- The Washington Times - Monday, August 7, 2006

Water wars

A high-ranking diplomat at the Sri Lankan Embassy yesterday complained that news reports about fighting at a rebel-held reservoir inaccurately portrayed his government as the aggressor and downplayed the fact that rebels had unlawfully shut off water to pro-government villages.

An Associated Press report in yesterday’s edition of The Washington Times quoted a spokesman for the rebel Liberation Tigers of Tamil Eelam (LTTE) and Norwegian envoys assigned to monitor a cease-fire that has nearly collapsed because of renewed clashes that have left about 900 dead in recent months. The report left the impression that the government unleashed artillery attacks after the rebels offered to reopen the sluice gates that control the flow of water to 60,000 civilians in an eastern area of the South Asian island nation.

“What the government is doing is a legitimate use of force to restore essential supplies to the people,” said Ravinatha Aryasinha, the deputy chief of mission at the embassy. “The government will not be blackmailed by the LTTE.”

He said the government attacks will continue until the rebels return control of the reservoir to government authorities who operated the water supply until the rebels seized it July 20. The town of Muttur, supplied by the reservoir on the Mavil Aru canal, is on the government side of the cease-fire line, he added. The shut-off of water has destroyed 15,000 acres of crops.

Both the United States and European Union label the LTTE a terrorist group because it attacks civilians and was one of the first to use suicide bombers. The rebels have been fighting for a separate homeland for the minority Tamil population since the 1980s.

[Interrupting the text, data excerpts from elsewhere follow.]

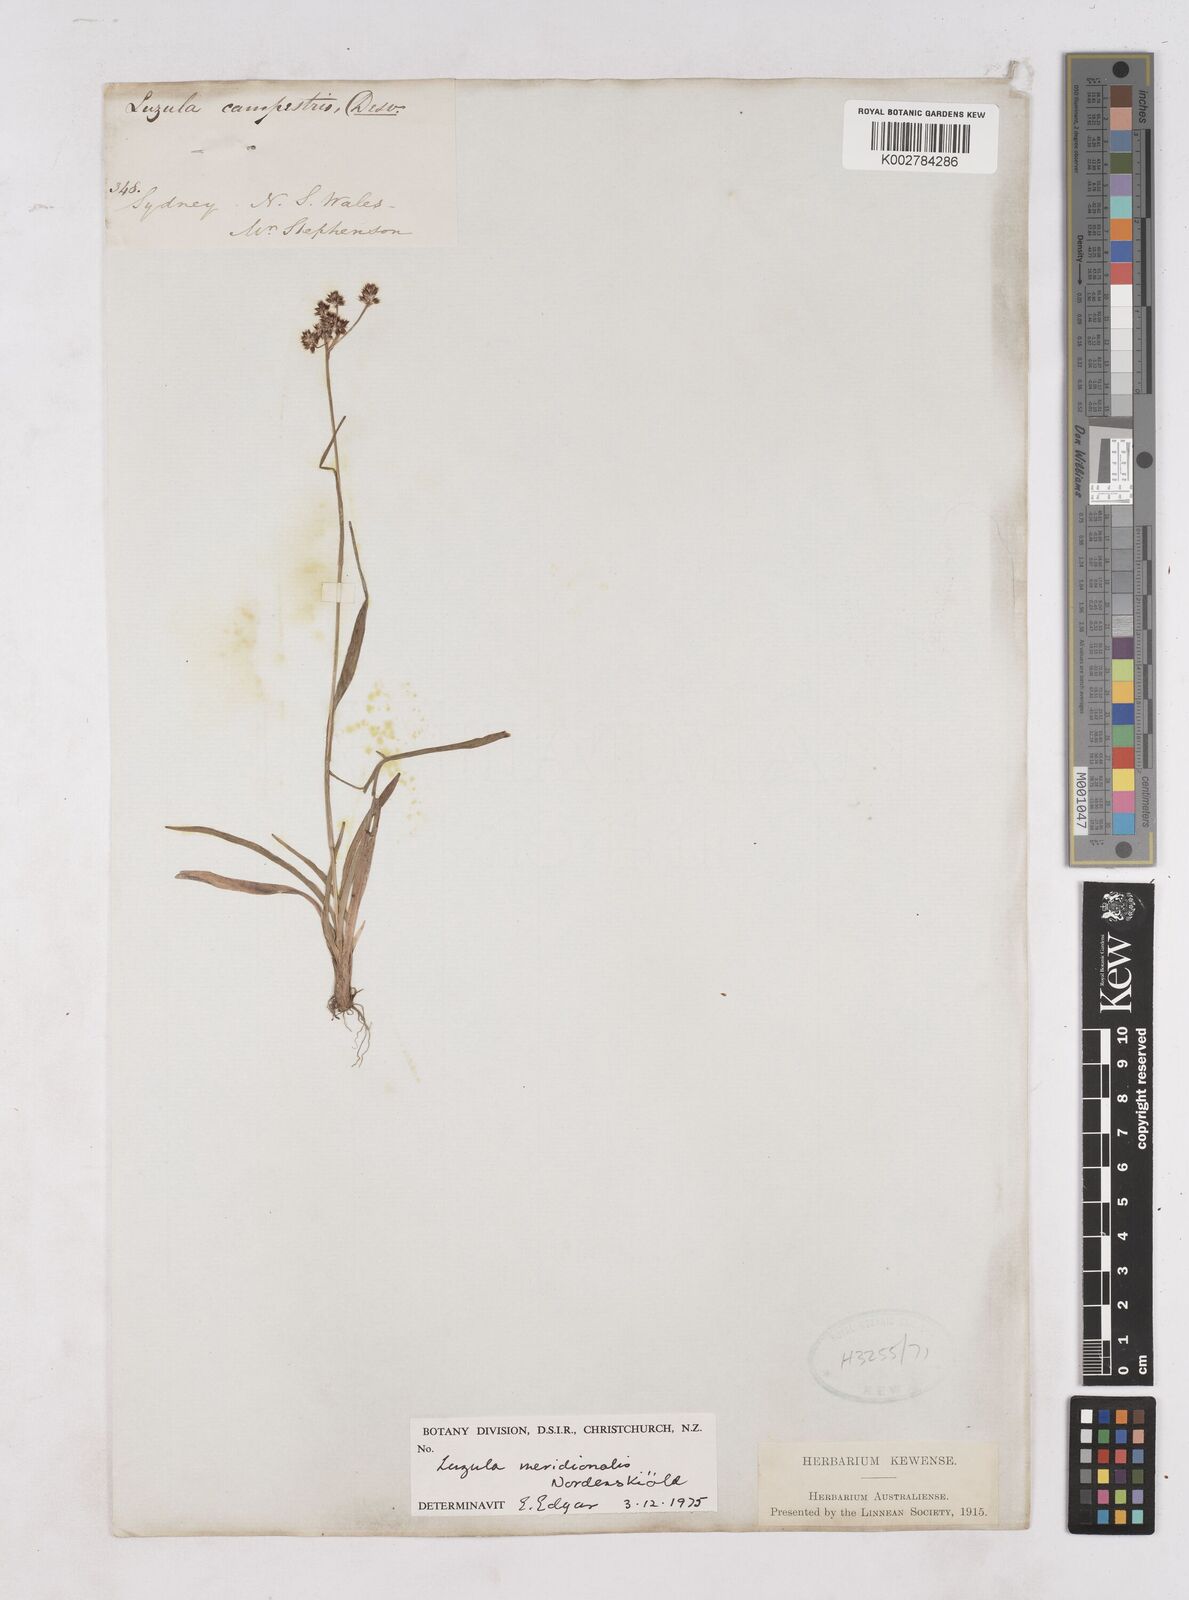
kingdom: Plantae
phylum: Tracheophyta
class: Liliopsida
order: Poales
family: Juncaceae
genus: Luzula
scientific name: Luzula meridionalis
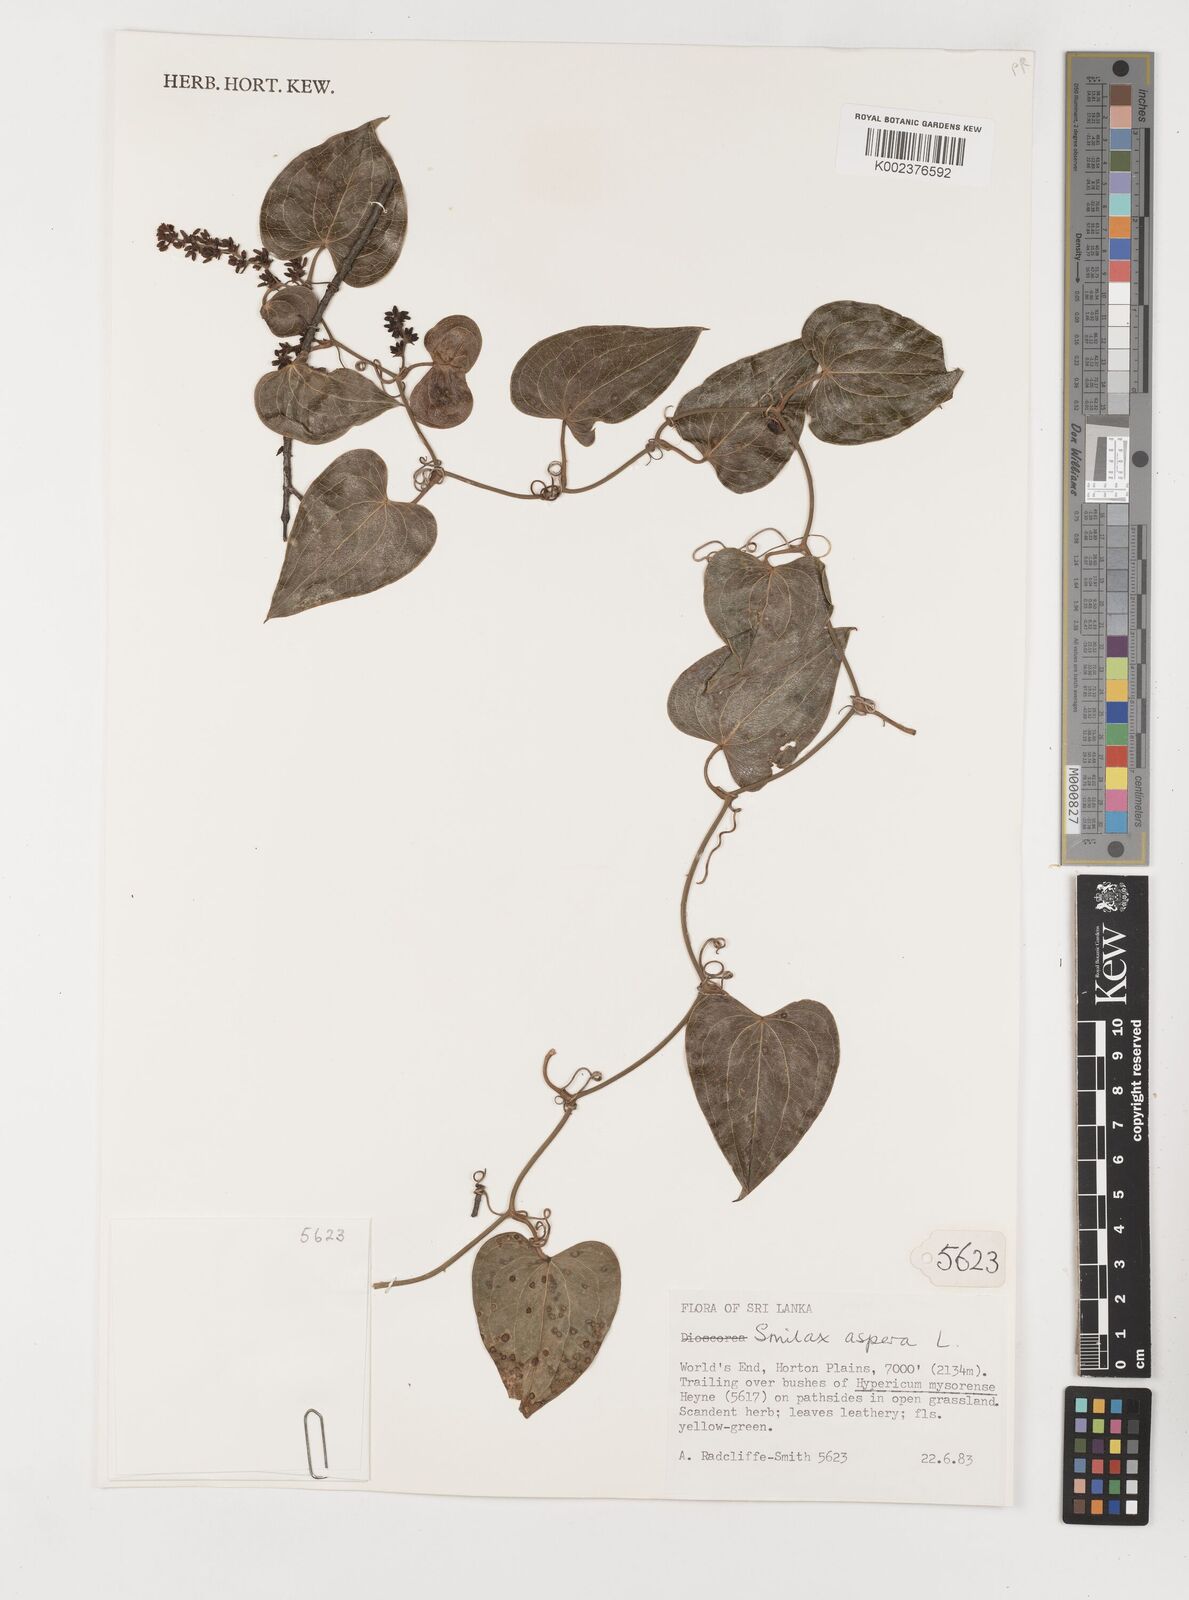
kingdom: Plantae
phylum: Tracheophyta
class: Liliopsida
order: Liliales
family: Smilacaceae
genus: Smilax
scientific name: Smilax aspera
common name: Common smilax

Mr. Aryasinha also complained that his government was unaware that Norwegian envoy Jon Hanssen-Bauer had met with the Tamil rebels on Sunday but rejected any conditions offered for reopening the reservoir.

“There can be no negotiations on the water issue,” Mr. Aryasinha said. “The government of Sri Lanka is not aware of what the LTTE has told Mr. Hanssen-Bauer about it.”

Mr. Aryasinha said the government will not back down on future rebel violations of the cease-fire, explaining that earlier decisions by the government not to respond in some cases “have been taken as a sign of weakness” by the rebels.

“The government remains committed to the cease-fire,” he said, “but in instances where the LTTE acts in the manner it did on the Mavil Aru water issue or in seeking to drive out the civilians to take over Muttur, the government will give a robust response.”

Support still strong

Americans still strongly support Israel in the fourth week of its fight to disarm Hezbollah in Lebanon and clearly blame Iran and Syria for manipulating the militants in their goal of crushing the Jewish state, according to a new public opinion poll.

“Despite a series of dramatic events over the past week — the bombing of a civilian apartment building in Qana, a brief cease-fire and an escalation of the ground war by the Israelis — the American public remains strong and stable in its views of the conflict,” said pollster Stan Greenberg, after the results were released on Friday.

“Americans stand with Israel,” added Jennifer Laszlo Mizrahi, president of the Israel Project, which sponsored the poll. “They understand that both Iran and Syria are backing Hezbollah and that Hezbollah is acting as the proxy for Iran’s and Syria’s ultimate goal of destroying Israel.”

Sixty-seven percent of 850 likely voters surveyed last week agreed that Israel’s actions are justified, while 21 percent disagreed. They said Israel’s conflict was with Hezbollah and not Lebanese civilians by a margin of 68 percent to 21 percent.

In response to a question in which more than one answer was allowed, 56 percent cited Iran and 51 percent Syria as the two sponsors of Hezbollah. Last month, only 38 percent picked Iran and 36 percent cited Syria in response to a similar question.